Steven Hayes and Joshua Komisarjevsky

Steven Hayes and Joshua Komisarjevsky

"I'm used to that," Hayes said. "I don't even hear it anymore."

The three-page, handwritten letter on lined notebook paper came from "S. Hayes. No. 97425'' in October 2011.

The claim he made was chilling: The Petit family members weren't his only murders. He also had killed 17 other women, all runaways, hitchhikers and prostitutes. The story had come up during Komisarjevsky's trial, when defense lawyers raised it in a bid to shift blame away from their client, whose defense included pointing the finger for the Petit murders at Hayes.

Judge Blue, the trial judge, was skeptical.

"If they are true," Blue scoffed, "he's one of the great serial killers in modern American history."

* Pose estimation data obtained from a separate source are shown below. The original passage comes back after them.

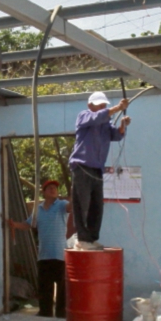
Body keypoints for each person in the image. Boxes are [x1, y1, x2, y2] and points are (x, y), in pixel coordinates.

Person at [69, 91, 130, 250]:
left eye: (104, 105)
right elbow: (97, 117)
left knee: (97, 206)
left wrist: (123, 126)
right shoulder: (84, 116)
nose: (103, 108)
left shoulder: (106, 123)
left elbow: (116, 136)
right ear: (90, 106)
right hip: (82, 167)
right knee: (81, 204)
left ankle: (91, 238)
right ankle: (82, 239)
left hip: (96, 169)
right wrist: (117, 108)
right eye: (100, 105)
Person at [8, 178, 73, 317]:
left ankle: (61, 313)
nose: (53, 189)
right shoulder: (38, 210)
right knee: (45, 287)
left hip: (60, 253)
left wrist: (76, 193)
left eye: (55, 188)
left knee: (62, 287)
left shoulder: (62, 205)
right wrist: (14, 225)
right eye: (49, 188)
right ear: (44, 192)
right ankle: (45, 312)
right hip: (44, 254)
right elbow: (28, 224)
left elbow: (71, 207)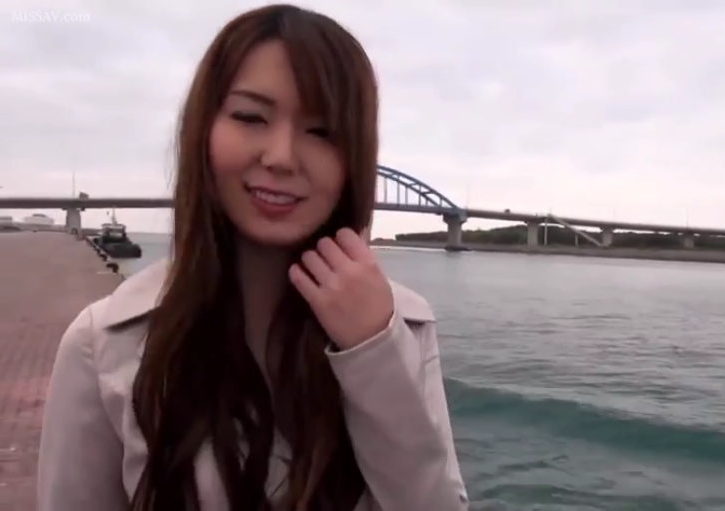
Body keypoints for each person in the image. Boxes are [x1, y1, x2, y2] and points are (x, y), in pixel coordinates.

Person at [36, 4, 468, 511]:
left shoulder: (401, 326)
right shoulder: (101, 344)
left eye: (322, 132)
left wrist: (372, 351)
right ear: (203, 130)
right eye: (250, 117)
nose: (281, 157)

But Hayes' claims, though arguably difficult to believe, were eerie. And now he was willing to give details about "every victim, all 17 and where they can be found and the whole story behind it."

The letter said he had made some of the girls he kidnapped "pack some of their stuff" or write good-bye notes to loved ones. Hayes claimed no one reported the first hitchhiker he killed missing because no one cared about her.

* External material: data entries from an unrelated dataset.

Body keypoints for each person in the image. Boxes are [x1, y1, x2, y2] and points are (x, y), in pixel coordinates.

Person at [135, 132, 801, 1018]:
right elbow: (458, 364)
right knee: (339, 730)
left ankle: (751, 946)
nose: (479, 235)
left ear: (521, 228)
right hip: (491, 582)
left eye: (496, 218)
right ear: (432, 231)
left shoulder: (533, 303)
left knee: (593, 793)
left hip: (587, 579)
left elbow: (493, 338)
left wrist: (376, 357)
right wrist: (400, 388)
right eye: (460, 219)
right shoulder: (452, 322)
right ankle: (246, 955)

"With most, a second and third note would be written, by the girls themselves, and I would mail these weeks and months later. The notes would be detailed and disarming. This was key because while the girl would be gone within hours, the notes gave the appearance of what I wanted, a runaway or a girl who left her boyfriend or a hooker drug addict who went to greener pastures," Hayes wrote.

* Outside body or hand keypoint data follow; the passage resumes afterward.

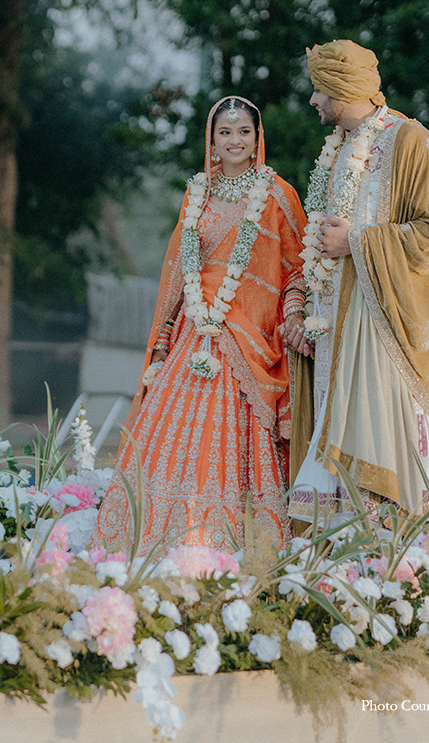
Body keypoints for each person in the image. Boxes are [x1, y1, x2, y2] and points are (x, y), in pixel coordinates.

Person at [93, 96, 308, 554]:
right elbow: (177, 270)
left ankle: (232, 541)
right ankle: (156, 538)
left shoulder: (276, 195)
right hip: (195, 332)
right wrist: (164, 338)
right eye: (225, 133)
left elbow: (298, 268)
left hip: (248, 337)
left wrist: (293, 312)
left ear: (257, 139)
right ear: (211, 140)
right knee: (169, 434)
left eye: (244, 132)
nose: (235, 140)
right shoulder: (197, 193)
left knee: (236, 439)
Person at [285, 40, 429, 528]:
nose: (314, 101)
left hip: (378, 327)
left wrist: (358, 242)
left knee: (375, 439)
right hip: (331, 327)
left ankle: (383, 551)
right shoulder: (338, 147)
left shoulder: (410, 141)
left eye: (319, 90)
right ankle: (333, 554)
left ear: (341, 88)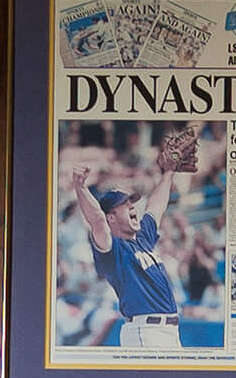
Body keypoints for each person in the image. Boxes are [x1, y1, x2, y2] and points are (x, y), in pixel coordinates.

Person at [68, 149, 190, 348]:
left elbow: (155, 207)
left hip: (170, 332)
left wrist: (168, 173)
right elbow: (98, 220)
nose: (132, 207)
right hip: (145, 332)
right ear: (112, 218)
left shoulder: (142, 238)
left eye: (132, 202)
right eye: (125, 205)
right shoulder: (113, 251)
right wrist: (80, 186)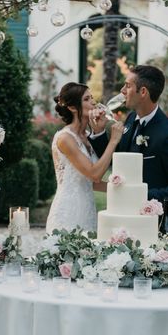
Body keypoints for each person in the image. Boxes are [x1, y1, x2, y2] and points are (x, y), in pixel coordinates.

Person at [89, 65, 168, 230]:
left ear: (143, 92)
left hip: (157, 227)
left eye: (128, 86)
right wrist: (99, 132)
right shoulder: (131, 119)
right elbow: (118, 162)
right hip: (127, 220)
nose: (122, 90)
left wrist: (140, 195)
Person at [45, 82, 123, 233]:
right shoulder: (65, 139)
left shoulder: (87, 136)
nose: (93, 102)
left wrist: (123, 190)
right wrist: (113, 141)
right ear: (73, 107)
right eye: (87, 99)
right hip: (68, 212)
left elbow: (91, 183)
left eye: (92, 98)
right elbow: (94, 174)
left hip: (87, 210)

But now, sitting behind the glass partition, Hayes, dressed in a yellow prison jumpsuit with rectangle reading glasses propped on the crown of his head, was quick to admit it was all a lie, a manipulation. He appeared more lucid and animated than the deadened, grimacing man sitting in the courtroom in the fall of 2010 during his trial.

"I made it up," Hayes said.

In this case, he said, it was another bid to kill himself. Portraying himself as an even more notorious criminal than he already was, he said, was just part of his elaborate plan to end his time on Connecticut's death row.

Hayes, 49, explained that by writing from prison about the bogus killing spree, he hoped authorities would seize his letters and notify police. His plan was to trade information for food — he wanted police to buy his story and grant his request for soda, a pepperoni pizza and a dozen oysters with hot sauce.

He is deathly allergic to oysters.

"I planned to eat them and have them find me dead in my cell the next morning," he said.

Like Hayes' previous suicide attempts, though, this ploy was a flop.

And the efforts he said he'd gone through to craft a credible story gives credence to those who see him as no more than a conniving manipulator. He said he did his homework, reading crime novels and studying the murders of serial killer Ted Bundy.

Bundy confessed to killing 30 women in seven states before he was executed by electric chair on Jan. 24, 1989.

New Haven State's Attorney Michael Dearington declined to discuss specifics about the state police probe into Hayes' claims, but said it is "an open investigation."

Hayes' purported desire to die has been a constant theme of his defense since the July 23, 2007 killings.